Вечером иду на rue de la Pompe – мне гораздо интересней, что скажут здесь. Пьем чай и вино, курим, в большие раскрытые окна заглядывает синева.
– Сорбонна… Ха! Это больше, чем захватить корабль, – говорит Шершнев, прохаживаясь по гостиной (мсье М. лежит на кушетке, у него болит голова, он не спал ночью, много писал, на столе много бумаг с блестящими свежими строками; он тихо бормочет: «корабль?.. какой корабль?..», в его руке курится тонкая трубка с маленькой чашкой). – Это почти Кронштадт!
– А, вот ты о чем…
– Конечно! О чем еще мог я подумать в сложившейся ситуации?
– Тридцать шестой год…
– Что? Почему?
– А, – мсье М. устало закатывает глаза, – не обращай внимания… просто ворчу… ворчу, как Бразильяк…
– Ну, ты тоже скажешь… Бразильяк! При чем здесь этот сосунок? Нет, Кронштадт, Кронштадт… – Серж заводится, его несет: – Взбесившиеся щенки! Они не понимают, чего хотят. Команданте был не прав. Далеко не всякое восстание – творчество. Самое смешное, что все это началось в цветнике Сартра и Бовуар. А что они такое в сравнении с великим д'Аннунцио? Что происходит на улицах? Обыкновенная разнузданность.
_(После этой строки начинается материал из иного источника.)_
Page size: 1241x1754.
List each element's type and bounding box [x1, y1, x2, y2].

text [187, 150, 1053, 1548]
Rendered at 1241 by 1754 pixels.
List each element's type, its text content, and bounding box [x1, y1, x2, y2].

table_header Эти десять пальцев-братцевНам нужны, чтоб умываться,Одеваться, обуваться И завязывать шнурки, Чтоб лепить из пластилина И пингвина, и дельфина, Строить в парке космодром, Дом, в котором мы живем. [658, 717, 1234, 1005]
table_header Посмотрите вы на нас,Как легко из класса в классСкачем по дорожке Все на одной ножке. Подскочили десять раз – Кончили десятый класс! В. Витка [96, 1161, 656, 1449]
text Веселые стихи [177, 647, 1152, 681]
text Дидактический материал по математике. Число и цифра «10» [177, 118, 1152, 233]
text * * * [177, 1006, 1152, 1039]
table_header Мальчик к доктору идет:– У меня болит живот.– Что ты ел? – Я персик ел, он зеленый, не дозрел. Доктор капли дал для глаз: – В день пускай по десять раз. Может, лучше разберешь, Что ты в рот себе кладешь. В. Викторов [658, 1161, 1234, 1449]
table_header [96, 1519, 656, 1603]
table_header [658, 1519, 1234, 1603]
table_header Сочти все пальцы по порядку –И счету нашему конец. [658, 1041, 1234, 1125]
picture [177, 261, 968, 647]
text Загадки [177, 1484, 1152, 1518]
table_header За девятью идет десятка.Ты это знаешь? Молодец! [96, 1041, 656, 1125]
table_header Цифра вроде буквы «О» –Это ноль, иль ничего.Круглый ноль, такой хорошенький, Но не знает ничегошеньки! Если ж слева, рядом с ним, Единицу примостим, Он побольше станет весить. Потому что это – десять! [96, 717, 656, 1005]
– У нас в редакции считают, что это вспышка.
– О, нет, это не вспышка.
Альфред тоже вздыхает, сонно шепчет: «нет, конечно».
– Я тоже так считаю, но вот Вазин…
– Ах, забудьте о нем! Тут нет никакого спонтанного возгорания. Оно случается в тех домах, где хозяин не проверяет газопровод десятками лет.
– Да, но ведь пожары случаются и в домах, где все в порядке.
– О чем и речь, о чем я и говорю, – громыхает стулом Шершнев, прочищает горло, подливает всем чаю. – Неужели не видите, что всему причина? Сексуальная энергия! Сексуальная энергия – это мощная сила, такая же мощная, как национализм, патриотизм, если не больше. Блуд, чтение газет, написание статей и листовок, блуд и снова: стихи, песни, газеты, листовки, алкоголь, танцы, газеты, блуд, ну и так далее… Чума! Молодые хотят признания. Им осточертели люди во фраках. Эти чурбаны в полицейских мундирах. Свобода и блуд! К черту порядок! К черту деньги! Это все очень понятно. Тут нет ничего интересного. Слишком простенько. Еще старик Деломбре был против денег, помнишь? – Альфред кивает. – Скука – это все, что я чувствую. – После паузы добавляет: – И возмущение…
Молчим некоторое время; Альфред опять негромко говорит, что эти дни ему напоминают тридцать шестой, а время после оккупации – начало двадцатых; и таинственно добавляет:
– Не было бы Просперо, не было б и бури.